Already, Myraden was running back towards the ledge, but this woman could crush Pirin before she returned.
“You’ve come to take our clan’s prize,” the woman said. “That’s enough to make an enemy of every Saltspray.”
“I’m not here for the gold or riches,” Pirin said, taking a step back. Gray fluttered back up the ramp and chirped angrily. At least now they could attack from two directions. “Nor any fancy rune-scripts and magic weapons. I’m just looking for the Reign gems.”
The woman narrowed her eyes. Nomad said he had put the offer out to every wizard, so she must have had an inkling of what Pirin wanted. “What makes you think I'm not after those as well?”
“Well, uh…” Pirin took another step back. “Someone of your power and stature shouldn’t need Reign Gems, right? You’ve got plenty in your sect...uh, headquarters? Wherever you hang your coats…”
“What is it about these ‘special treasures hidden under miles of tunnels’ that makes you think they’re available to an average sect? The Dominion has taken everything from us! Power, privilege, wealth…”
Pirin cleared his throat. “I was…uh, going more for the flattery angle.”
“As if that would work?”
Look, either we attack her and let her crush us, Gray said, or we try running away.
Pirin offered a smile. “It would buy time…”
As soon as he finished, Myraden sprang back up to the ledge, the edges of her gambeson still smouldering from the strike. She lunged towards the woman, thrusting with her spear, but the woman caught its shaft and flung Myraden against the crevice wall behind the tent.
Myraden didn’t hit the wall hard, but she still fell flat to the ground, landing on her stomach and coughing.

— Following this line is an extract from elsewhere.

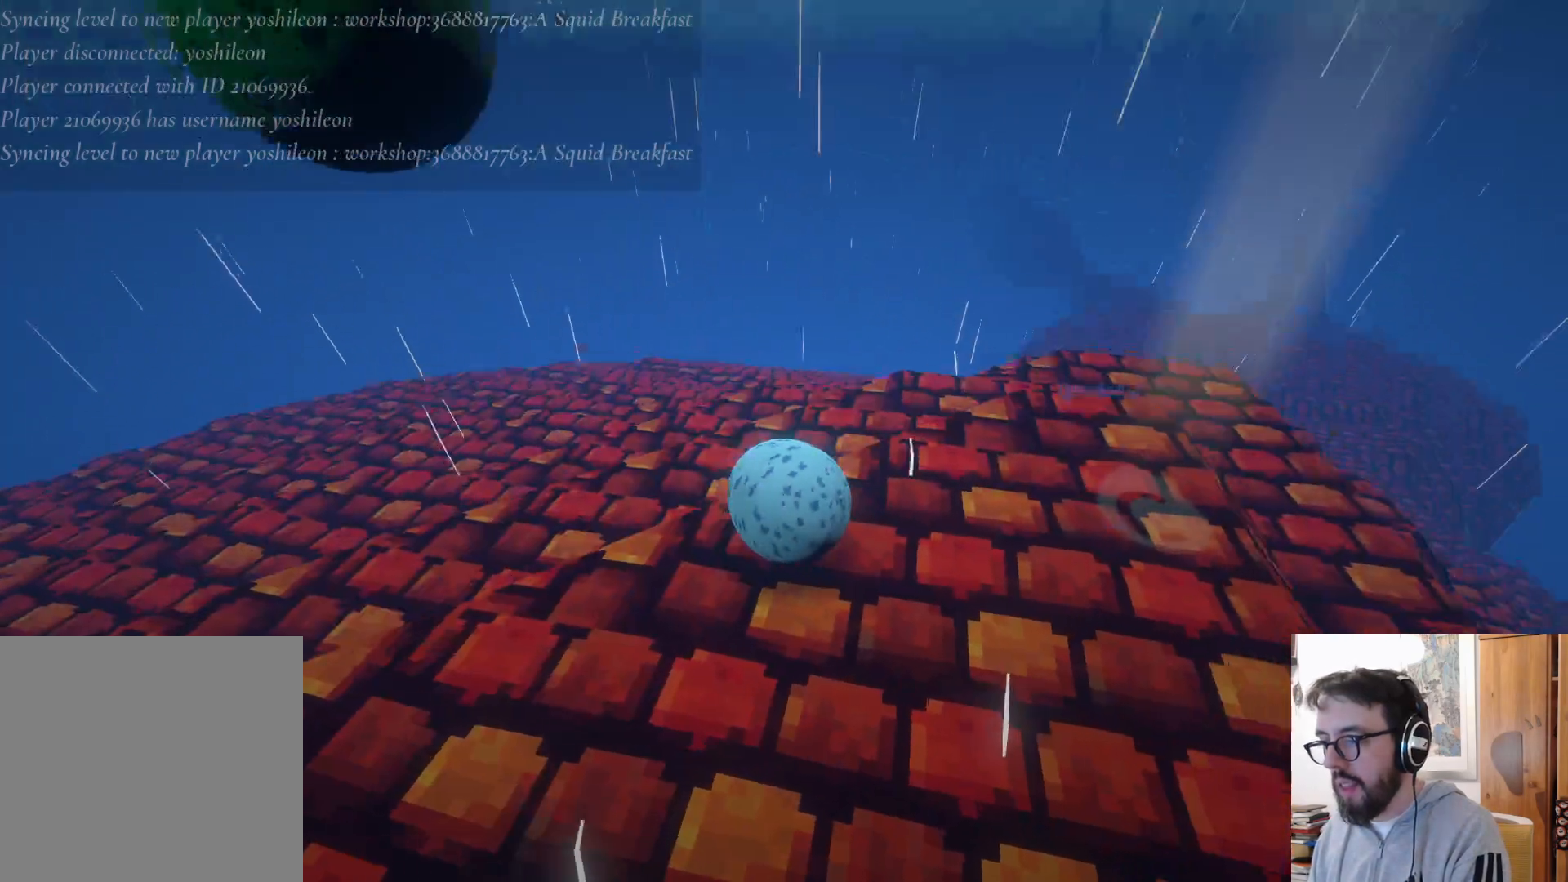
{"buttons": [], "left_stick": "down-left", "right_stick": "up", "events": [[50, "left_stick", "down-left"], [50, "right_stick", "up-left"], [267, "right_stick", "up"]]}
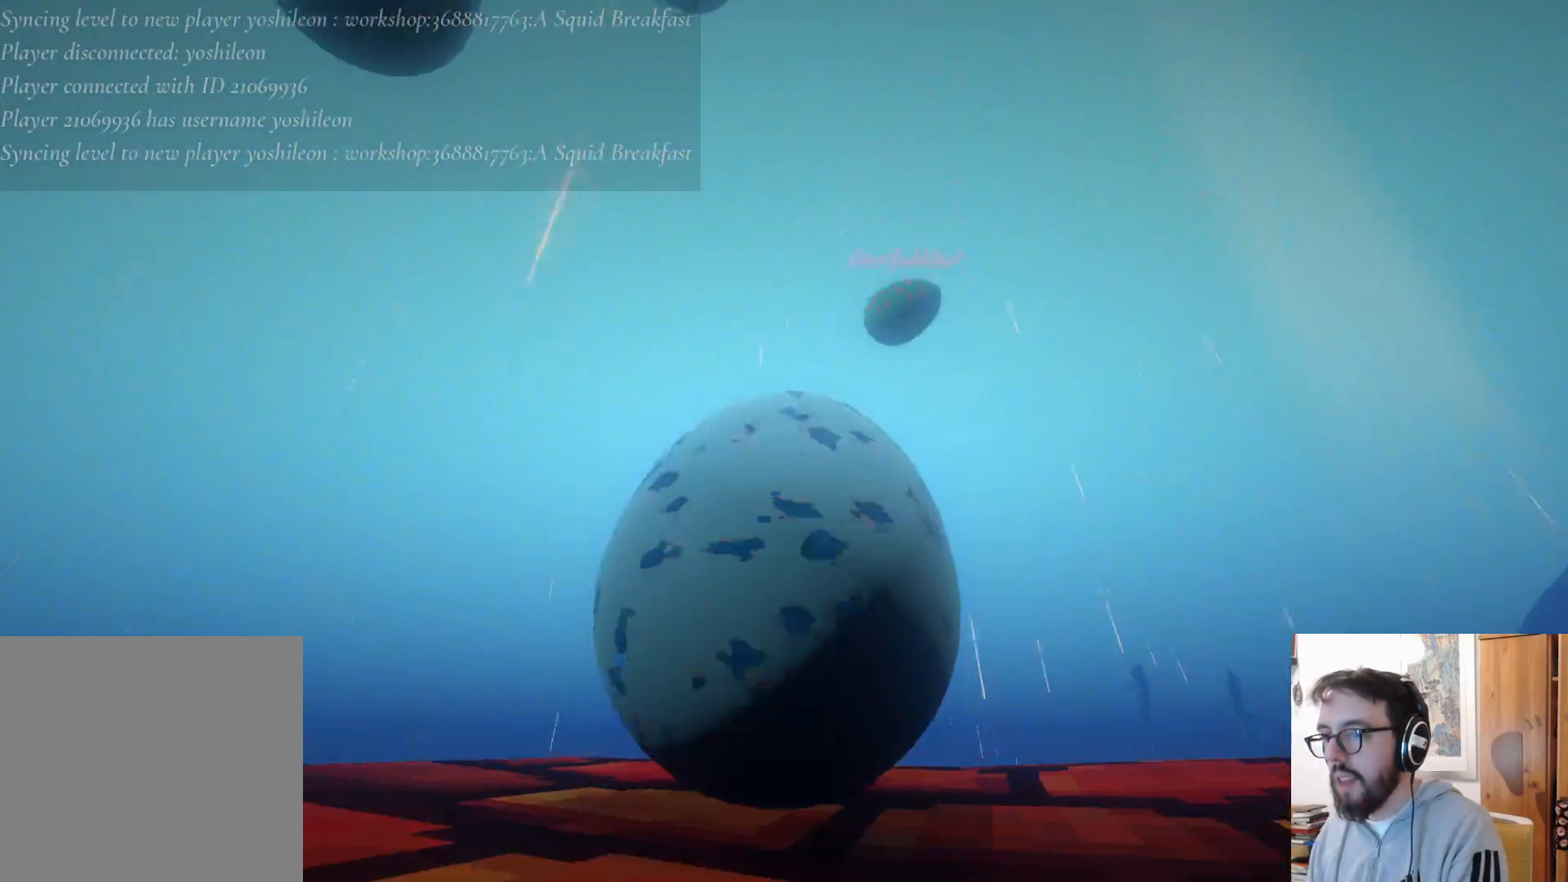
{"buttons": [], "left_stick": "down-left", "right_stick": "center", "events": [[67, "right_stick", "left"], [300, "right_stick", "down-left"], [433, "right_stick", "center"]]}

Kythen pranced behind her, but he didn’t rush in—instead, he bent over her and nudged her shoulder.
That was without any visible use of Essence.
Salty lady had an enhanced body, Gray said. Got it!
The woman closed the distance between herself and Pirin in the blink of an eye and wrapped her fingers around his throat. She squeezed. “Give me one good reason I shouldn’t kill you on the spot.”
Pirin began to choke and wheeze. Nothing he could do would break her grip, short of trying to stab her—which she’d probably already planned for. Gray could attack, but she wouldn’t fare any better than Pirin would.
Pirin might have had his mask on, but he didn’t have his hood up. He tilted his head to the side and back, as much as he could in her grip. His hair fell away from his ears. “I don’t like the Dominion either,” he choked out. “You know who I am.”
She threw him down onto his back, but only hard enough that gravity did most of the work. “Let’s talk, then.”